VI. A instituição da licentia docendi e o alargamento do ensino

O magistério de mestre único, assim na área territorial das escolas como no ensino das «artes», foi o regime de administração escolar vigente na alta Idade Média. Ninguém podia ensinar sem expressa autorização do scholasticus ou magister scholarum e somente nos limites territoriais da delegação que este tinha da autoridade eclesiástica competente. O aumento da população escolar, principalmente nas escolas catedrais, determinou o aparecimento de coadjutores (adjutor scholarum), que auxiliavam o magister scholarum, e até, por vezes, como em Chartres na época do florescimento da sua escola, de professores agregados, que lhe ficavam inteiramente subordinados. O procedimento de Guilherme de Champeaux, mestre da escola do cabido de Notre-Dame de Paris, com Abelardo, é testemunho frisante deste regime e do poderio do magister scholarum.

Para ser mestre agregado era, assim, necessária a autorização, ou licentia docendi, do magister scholarum, mas a concessão da licentia no decurso do século XII deixou, de certo modo, de ser arbitrária. O papa Alexandre III estabeleceu-lhe as seguintes condições, que são em parte o reconhecimento da situação existente:

• A autoridade do magister scholarum ficava limitada à área da jurisdição da autoridade eclesiástica que nele delegara a função docente;

• Ninguém podia ensinar sem prévia licentia docendi do magister scholarum da escola e área respetiva:

• A licentia docendi não devia ser recusada sem justo motivo e tinha de ser concedida gratuitamente.
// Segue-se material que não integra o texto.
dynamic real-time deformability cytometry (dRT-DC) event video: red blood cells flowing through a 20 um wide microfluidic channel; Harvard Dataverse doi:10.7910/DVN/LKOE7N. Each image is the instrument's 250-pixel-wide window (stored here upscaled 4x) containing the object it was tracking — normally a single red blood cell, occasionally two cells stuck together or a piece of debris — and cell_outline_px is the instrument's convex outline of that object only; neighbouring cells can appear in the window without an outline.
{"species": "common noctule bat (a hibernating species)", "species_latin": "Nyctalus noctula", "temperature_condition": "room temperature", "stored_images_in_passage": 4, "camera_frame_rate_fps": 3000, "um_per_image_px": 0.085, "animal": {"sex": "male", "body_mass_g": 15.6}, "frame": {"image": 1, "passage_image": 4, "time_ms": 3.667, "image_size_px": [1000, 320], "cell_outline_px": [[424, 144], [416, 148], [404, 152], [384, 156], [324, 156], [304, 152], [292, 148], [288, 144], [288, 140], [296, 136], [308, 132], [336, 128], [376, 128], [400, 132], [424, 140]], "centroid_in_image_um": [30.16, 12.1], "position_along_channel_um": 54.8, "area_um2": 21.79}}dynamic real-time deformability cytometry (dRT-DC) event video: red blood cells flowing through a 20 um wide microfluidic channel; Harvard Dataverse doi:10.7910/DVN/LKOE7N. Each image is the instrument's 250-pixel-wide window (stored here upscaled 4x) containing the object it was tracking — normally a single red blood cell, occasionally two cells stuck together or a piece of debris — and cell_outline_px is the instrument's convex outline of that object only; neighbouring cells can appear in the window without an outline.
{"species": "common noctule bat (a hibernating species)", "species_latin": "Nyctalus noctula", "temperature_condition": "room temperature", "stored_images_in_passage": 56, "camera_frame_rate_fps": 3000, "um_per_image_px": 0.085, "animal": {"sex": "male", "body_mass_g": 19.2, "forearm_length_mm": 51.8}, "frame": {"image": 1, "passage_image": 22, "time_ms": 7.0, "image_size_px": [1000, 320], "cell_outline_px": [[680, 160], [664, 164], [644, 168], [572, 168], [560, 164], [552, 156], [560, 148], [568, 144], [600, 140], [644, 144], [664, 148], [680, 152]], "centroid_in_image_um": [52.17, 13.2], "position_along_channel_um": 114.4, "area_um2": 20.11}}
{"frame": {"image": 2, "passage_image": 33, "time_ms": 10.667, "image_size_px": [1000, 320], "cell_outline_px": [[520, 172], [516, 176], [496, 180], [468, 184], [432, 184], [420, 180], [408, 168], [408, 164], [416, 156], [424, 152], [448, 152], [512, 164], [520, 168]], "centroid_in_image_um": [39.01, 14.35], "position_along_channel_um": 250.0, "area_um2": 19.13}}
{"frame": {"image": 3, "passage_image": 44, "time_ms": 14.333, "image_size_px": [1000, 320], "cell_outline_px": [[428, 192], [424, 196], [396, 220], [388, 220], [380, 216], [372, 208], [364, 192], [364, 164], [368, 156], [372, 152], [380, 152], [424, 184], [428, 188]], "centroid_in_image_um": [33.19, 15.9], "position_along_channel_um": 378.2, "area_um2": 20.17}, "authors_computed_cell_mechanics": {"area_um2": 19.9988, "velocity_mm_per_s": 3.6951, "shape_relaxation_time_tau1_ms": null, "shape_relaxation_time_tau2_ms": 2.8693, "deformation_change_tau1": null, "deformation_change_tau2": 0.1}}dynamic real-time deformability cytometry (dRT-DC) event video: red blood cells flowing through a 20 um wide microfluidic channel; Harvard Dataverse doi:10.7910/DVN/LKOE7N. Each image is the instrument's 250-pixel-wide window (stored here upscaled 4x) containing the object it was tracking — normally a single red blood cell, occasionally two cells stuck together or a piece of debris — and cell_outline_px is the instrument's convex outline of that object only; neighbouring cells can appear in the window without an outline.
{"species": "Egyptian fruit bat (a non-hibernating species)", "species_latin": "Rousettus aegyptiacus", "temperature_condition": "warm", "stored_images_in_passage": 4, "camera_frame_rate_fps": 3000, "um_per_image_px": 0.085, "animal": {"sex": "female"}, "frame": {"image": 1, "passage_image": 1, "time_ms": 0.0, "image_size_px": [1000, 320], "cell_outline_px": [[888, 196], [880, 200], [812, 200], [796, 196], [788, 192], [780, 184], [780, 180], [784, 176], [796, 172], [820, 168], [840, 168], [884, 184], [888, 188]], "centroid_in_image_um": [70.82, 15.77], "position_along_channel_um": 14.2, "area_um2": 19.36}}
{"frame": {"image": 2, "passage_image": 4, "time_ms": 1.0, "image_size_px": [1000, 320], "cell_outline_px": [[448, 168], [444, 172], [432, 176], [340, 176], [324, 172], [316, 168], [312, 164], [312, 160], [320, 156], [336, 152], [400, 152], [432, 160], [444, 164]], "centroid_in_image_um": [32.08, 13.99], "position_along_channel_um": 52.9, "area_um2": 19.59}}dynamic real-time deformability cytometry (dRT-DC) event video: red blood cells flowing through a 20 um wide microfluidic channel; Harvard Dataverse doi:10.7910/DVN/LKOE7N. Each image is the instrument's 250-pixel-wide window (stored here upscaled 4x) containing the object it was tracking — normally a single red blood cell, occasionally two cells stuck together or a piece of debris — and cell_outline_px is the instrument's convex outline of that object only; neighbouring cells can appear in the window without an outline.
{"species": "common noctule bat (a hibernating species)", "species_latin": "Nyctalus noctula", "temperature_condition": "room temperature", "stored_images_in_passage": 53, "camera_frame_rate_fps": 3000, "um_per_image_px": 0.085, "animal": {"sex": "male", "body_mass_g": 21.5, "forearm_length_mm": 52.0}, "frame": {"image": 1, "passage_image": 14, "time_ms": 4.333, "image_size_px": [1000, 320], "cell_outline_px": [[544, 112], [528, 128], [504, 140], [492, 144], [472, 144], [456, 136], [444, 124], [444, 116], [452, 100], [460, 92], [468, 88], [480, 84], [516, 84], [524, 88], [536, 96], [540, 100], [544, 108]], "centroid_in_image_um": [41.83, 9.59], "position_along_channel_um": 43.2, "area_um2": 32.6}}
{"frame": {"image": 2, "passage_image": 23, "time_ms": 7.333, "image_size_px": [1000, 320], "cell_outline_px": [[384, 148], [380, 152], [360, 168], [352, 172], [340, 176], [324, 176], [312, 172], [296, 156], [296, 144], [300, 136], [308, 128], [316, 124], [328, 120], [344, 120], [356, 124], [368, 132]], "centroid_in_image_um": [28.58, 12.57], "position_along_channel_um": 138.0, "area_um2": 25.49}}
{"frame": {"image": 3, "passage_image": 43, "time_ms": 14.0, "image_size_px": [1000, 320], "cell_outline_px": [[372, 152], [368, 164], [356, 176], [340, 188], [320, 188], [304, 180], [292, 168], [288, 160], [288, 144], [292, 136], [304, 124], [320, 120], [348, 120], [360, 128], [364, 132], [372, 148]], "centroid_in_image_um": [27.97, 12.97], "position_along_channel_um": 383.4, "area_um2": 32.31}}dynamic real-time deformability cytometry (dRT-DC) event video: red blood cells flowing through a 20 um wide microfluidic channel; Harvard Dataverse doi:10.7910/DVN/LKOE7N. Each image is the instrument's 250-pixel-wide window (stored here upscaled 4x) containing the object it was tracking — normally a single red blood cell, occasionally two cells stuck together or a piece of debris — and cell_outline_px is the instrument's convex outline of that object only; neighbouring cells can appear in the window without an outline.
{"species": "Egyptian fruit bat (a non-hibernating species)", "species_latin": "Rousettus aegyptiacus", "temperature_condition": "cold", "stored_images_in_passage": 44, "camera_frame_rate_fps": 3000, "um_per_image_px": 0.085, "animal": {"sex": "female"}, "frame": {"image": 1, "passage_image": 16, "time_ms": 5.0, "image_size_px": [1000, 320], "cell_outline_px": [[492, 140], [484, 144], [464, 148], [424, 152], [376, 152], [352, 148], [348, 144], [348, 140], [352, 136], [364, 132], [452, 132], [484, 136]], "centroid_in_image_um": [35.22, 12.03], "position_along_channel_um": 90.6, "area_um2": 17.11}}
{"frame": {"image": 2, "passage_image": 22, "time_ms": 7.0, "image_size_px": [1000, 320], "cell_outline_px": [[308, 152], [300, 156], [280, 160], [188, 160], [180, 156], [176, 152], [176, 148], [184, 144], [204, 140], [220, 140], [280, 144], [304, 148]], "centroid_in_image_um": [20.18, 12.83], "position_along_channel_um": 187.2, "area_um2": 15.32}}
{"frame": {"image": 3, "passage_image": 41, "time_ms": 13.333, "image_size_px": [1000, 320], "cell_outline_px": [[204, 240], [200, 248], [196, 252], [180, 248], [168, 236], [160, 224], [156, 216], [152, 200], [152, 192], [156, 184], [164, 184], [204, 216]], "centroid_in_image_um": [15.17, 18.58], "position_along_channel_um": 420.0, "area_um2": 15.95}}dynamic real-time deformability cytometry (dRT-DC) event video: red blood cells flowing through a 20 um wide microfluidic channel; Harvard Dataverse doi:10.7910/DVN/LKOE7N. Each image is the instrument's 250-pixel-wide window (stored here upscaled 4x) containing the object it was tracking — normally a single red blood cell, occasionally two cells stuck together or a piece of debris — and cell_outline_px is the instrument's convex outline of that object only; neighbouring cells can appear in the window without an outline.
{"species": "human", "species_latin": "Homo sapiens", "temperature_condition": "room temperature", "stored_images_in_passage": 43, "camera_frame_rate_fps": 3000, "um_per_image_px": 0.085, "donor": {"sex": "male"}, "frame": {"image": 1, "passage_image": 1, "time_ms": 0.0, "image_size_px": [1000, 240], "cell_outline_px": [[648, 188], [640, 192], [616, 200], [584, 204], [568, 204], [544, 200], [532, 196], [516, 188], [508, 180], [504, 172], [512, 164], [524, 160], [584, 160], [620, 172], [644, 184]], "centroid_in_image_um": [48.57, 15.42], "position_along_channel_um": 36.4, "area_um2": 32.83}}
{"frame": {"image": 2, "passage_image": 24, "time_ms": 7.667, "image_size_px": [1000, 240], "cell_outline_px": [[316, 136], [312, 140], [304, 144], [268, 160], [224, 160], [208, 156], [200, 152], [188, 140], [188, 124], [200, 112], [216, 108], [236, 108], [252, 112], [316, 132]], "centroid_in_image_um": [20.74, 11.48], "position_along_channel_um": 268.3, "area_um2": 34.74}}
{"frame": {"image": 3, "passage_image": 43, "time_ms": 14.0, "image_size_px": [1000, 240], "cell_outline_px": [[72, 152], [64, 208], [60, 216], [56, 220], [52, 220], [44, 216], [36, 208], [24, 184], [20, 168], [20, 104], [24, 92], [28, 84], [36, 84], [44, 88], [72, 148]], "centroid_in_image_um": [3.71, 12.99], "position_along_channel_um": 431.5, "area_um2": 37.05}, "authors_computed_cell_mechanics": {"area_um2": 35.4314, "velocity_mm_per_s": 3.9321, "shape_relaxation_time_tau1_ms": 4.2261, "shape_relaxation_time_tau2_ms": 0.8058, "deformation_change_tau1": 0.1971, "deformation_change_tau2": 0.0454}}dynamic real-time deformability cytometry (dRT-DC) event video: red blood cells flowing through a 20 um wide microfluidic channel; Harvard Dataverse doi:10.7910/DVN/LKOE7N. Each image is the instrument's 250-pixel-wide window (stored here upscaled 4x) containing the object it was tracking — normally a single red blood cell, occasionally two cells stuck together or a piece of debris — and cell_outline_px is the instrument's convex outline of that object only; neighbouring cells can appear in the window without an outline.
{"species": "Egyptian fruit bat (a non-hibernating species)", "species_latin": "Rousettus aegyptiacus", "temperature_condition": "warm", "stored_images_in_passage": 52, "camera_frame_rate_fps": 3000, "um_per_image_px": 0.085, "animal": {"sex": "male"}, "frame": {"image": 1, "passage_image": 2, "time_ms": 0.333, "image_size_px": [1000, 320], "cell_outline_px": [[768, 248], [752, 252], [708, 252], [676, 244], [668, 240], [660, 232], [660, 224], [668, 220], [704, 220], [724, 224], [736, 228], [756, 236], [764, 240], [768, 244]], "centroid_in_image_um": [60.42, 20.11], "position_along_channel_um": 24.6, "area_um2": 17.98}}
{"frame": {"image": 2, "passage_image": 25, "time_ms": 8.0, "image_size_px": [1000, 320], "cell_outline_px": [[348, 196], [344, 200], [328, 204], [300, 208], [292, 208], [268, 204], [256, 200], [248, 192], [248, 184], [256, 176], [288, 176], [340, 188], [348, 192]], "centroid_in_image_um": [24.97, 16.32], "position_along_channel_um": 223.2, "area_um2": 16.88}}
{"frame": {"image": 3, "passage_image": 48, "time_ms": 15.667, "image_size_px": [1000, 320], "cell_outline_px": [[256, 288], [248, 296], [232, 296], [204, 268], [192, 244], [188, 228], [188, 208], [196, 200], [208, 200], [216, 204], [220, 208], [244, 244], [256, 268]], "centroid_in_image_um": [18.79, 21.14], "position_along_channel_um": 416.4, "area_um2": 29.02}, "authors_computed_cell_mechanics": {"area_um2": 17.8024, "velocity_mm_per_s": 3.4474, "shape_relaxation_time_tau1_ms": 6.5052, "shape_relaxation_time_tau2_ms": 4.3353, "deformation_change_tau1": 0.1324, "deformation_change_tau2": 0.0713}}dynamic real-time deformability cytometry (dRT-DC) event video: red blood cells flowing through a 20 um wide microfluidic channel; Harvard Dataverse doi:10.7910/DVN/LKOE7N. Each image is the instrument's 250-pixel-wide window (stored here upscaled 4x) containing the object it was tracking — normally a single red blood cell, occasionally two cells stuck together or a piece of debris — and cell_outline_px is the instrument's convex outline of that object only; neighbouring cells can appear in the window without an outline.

O pontífice romano em 1166, condenou expressamente a venalidade do magistério, determinando que o magister scholarum não recebesse remuneração pela concessão da licentia docendi nem se fizesse pagar pelas lições; a prática, não obstante, quebrou o rigor destas determinações.

O regime de administração escolar assente no monopólio do magister scholarum foi sendo sucessivamente quebrantado no decurso da segunda metade do século XII, em virtude do alargamento da concessão da licentia docendi. O número e a qualidade dos mestres aumentaram — o que, aliás, foi exigência do afluxo de alunos nas escolas de maior fama, do desenvolvimento do programa das sete artes e da introdução de novas disciplinas, ou facultates, cujo ensino se constituiu autónoma e separadamente do das artes, como dissemos, mas, intrinsecamente, o alargamento do quadro de estudos e de mestres não modificou a estrutura do ideal docente e científico. A fórmula «Crede ut intelligas» — a que Santo Anselmo de Aosta (1033-1109) deu esta outra expressão: «Fides quaerens intellectum» —, foi aplicada no pleno sentido da unidade dos conhecimentos com base na Revelação, ou, por outras palavras, do ensino da ciência profana em função e ao serviço do saber sagrado.

O alargamento pela administração escolar da licentia docendi concorreu poderosamente para a génese da Universidade de Paris.